# Given information:
☆ ☆ ☆ ☆ ☆
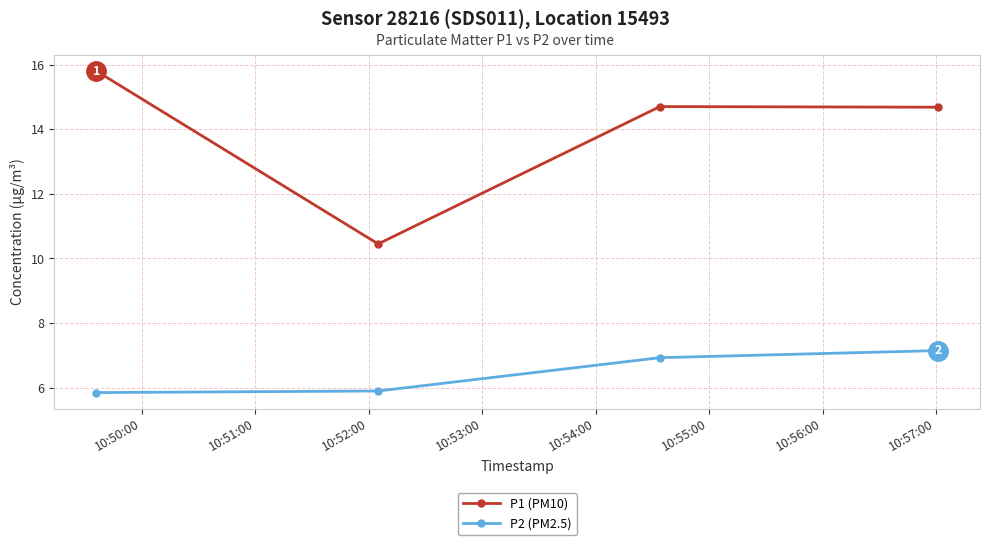

True or false: P2 (PM2.5) and P1 (PM10) intersect in this chart.

False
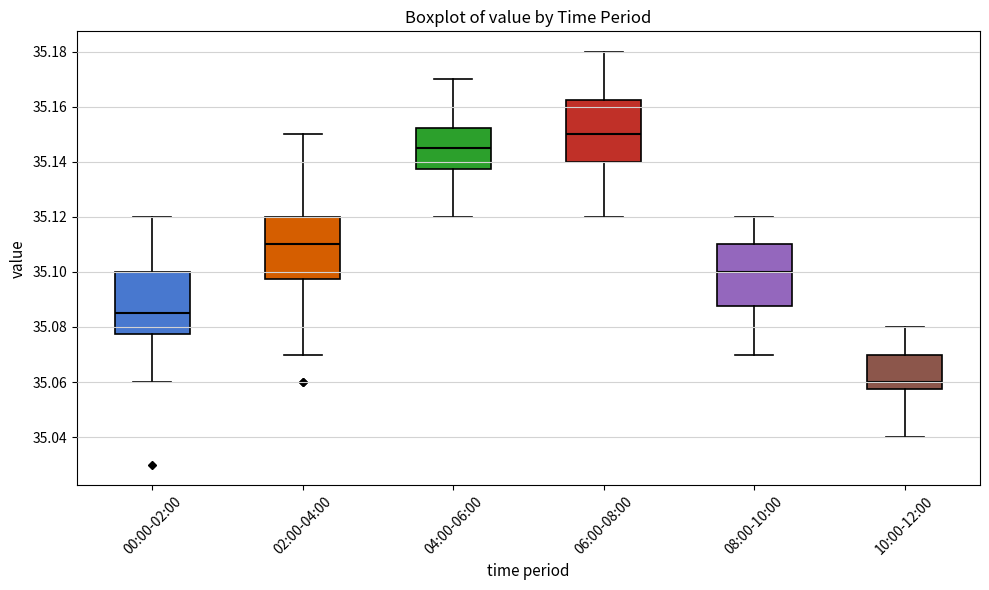

Reading left to right, read every box against the y-axis: the position of its median line, the range the box covers, and the ends of its whiskers. The values are not printed on the chart, so give them approximately, as read against the axis.

00:00-02:00: median 35.086, box 35.078 to 35.100, whiskers 35.060 to 35.120
02:00-04:00: median 35.110, box 35.098 to 35.120, whiskers 35.070 to 35.150
04:00-06:00: median 35.146, box 35.138 to 35.152, whiskers 35.120 to 35.170
06:00-08:00: median 35.150, box 35.140 to 35.162, whiskers 35.120 to 35.180
08:00-10:00: median 35.100, box 35.088 to 35.110, whiskers 35.070 to 35.120
10:00-12:00: median 35.060, box 35.058 to 35.070, whiskers 35.040 to 35.080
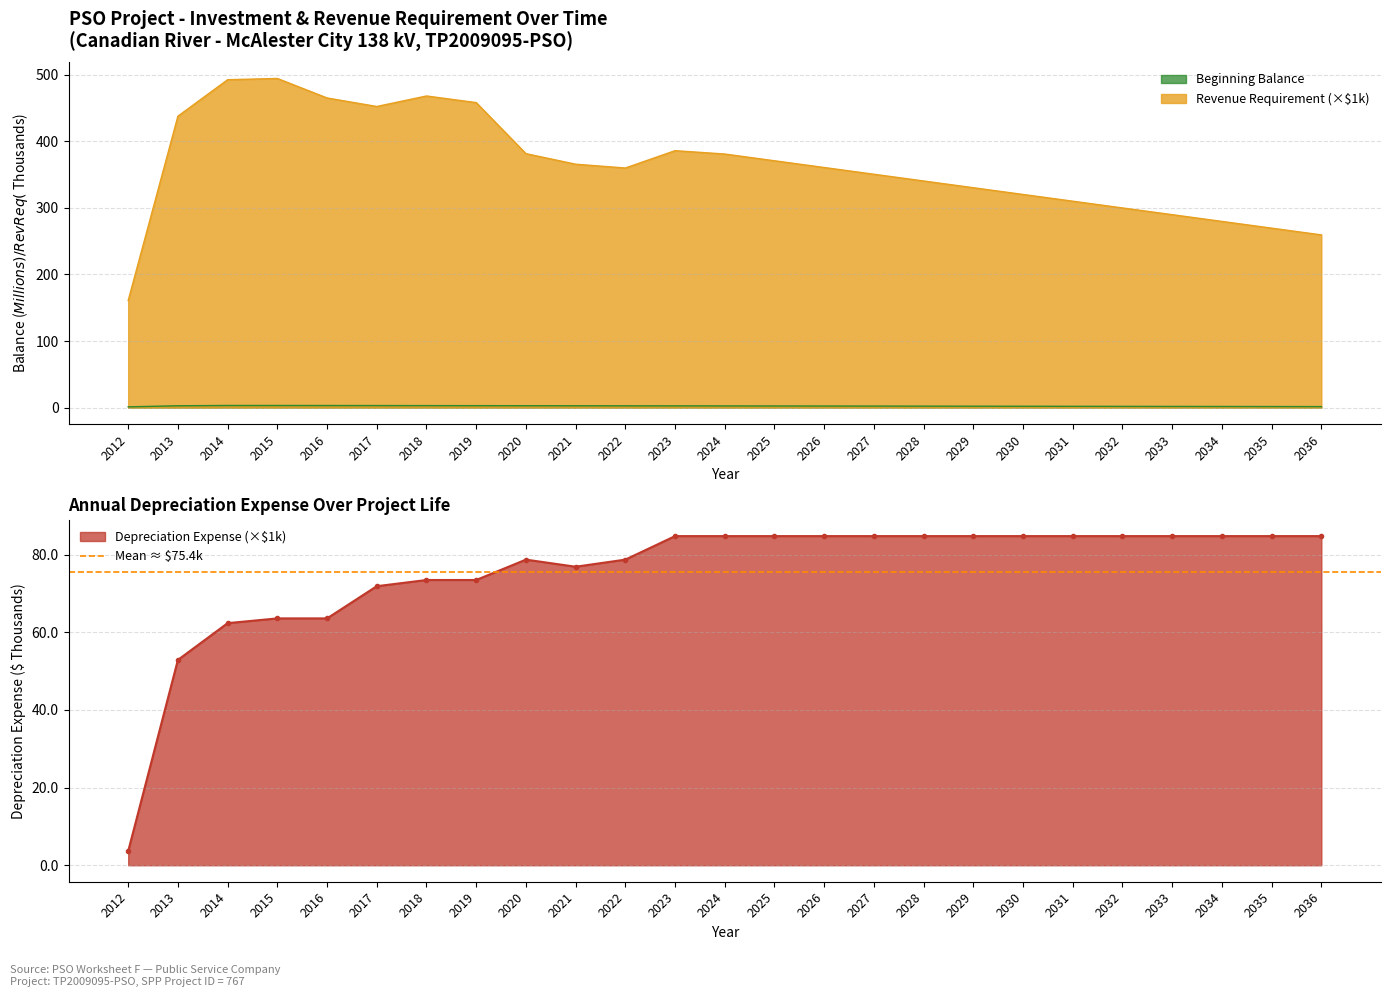

Is it true that Revenue Requirement equals 452.1 at 2017?

True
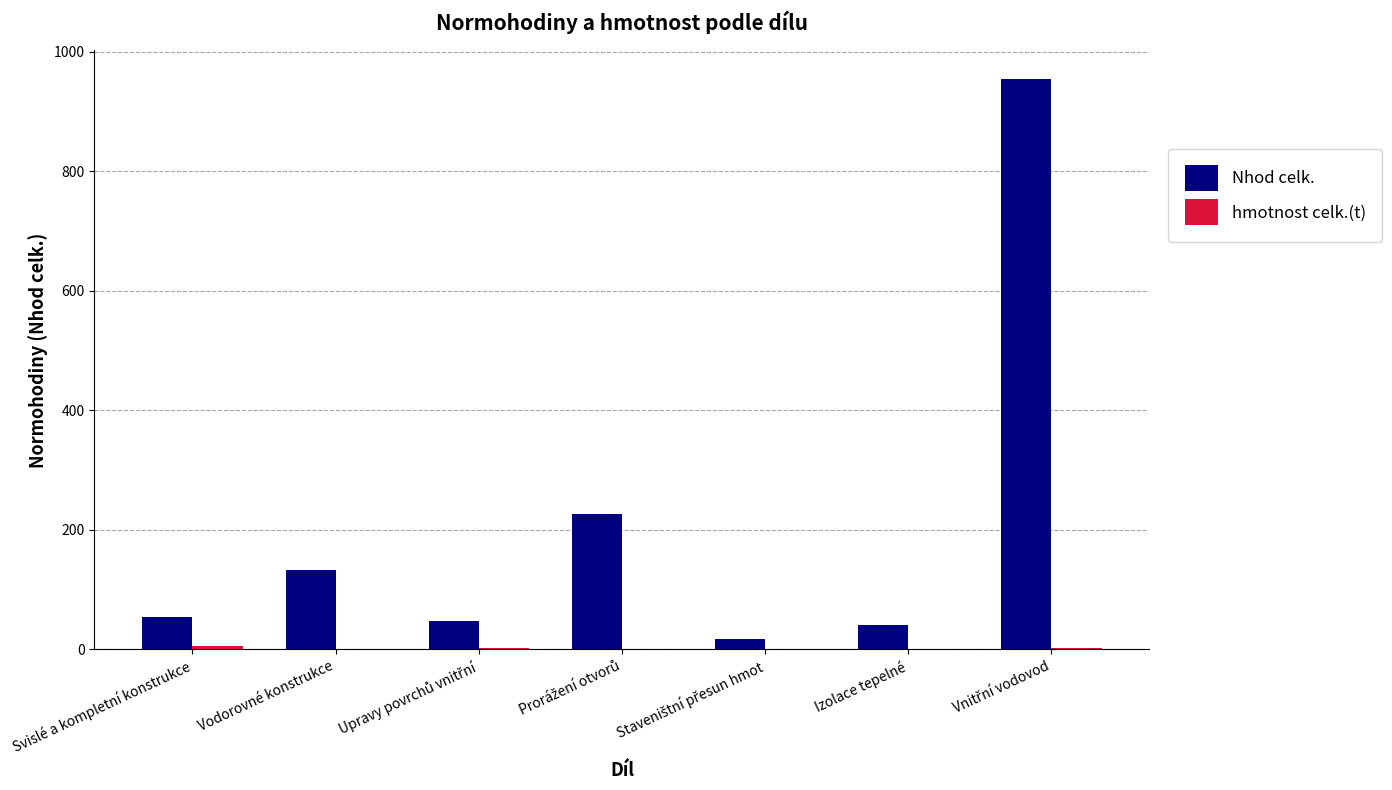

True or false: Nhod celk. has a value of 40.2 at Izolace tepelné.

True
☆ ☆ ☆ ☆ ☆
# Directions:
Please reproduce all of the material above word for word, leaving out the pictures.

# Exercise response:
True or false: P2 (PM2.5) and P1 (PM10) intersect in this chart.

False

Reading left to right, read every box against the y-axis: the position of its median line, the range the box covers, and the ends of its whiskers. The values are not printed on the chart, so give them approximately, as read against the axis.

00:00-02:00: median 35.086, box 35.078 to 35.100, whiskers 35.060 to 35.120
02:00-04:00: median 35.110, box 35.098 to 35.120, whiskers 35.070 to 35.150
04:00-06:00: median 35.146, box 35.138 to 35.152, whiskers 35.120 to 35.170
06:00-08:00: median 35.150, box 35.140 to 35.162, whiskers 35.120 to 35.180
08:00-10:00: median 35.100, box 35.088 to 35.110, whiskers 35.070 to 35.120
10:00-12:00: median 35.060, box 35.058 to 35.070, whiskers 35.040 to 35.080

Is it true that Revenue Requirement equals 452.1 at 2017?

True

True or false: Nhod celk. has a value of 40.2 at Izolace tepelné.

True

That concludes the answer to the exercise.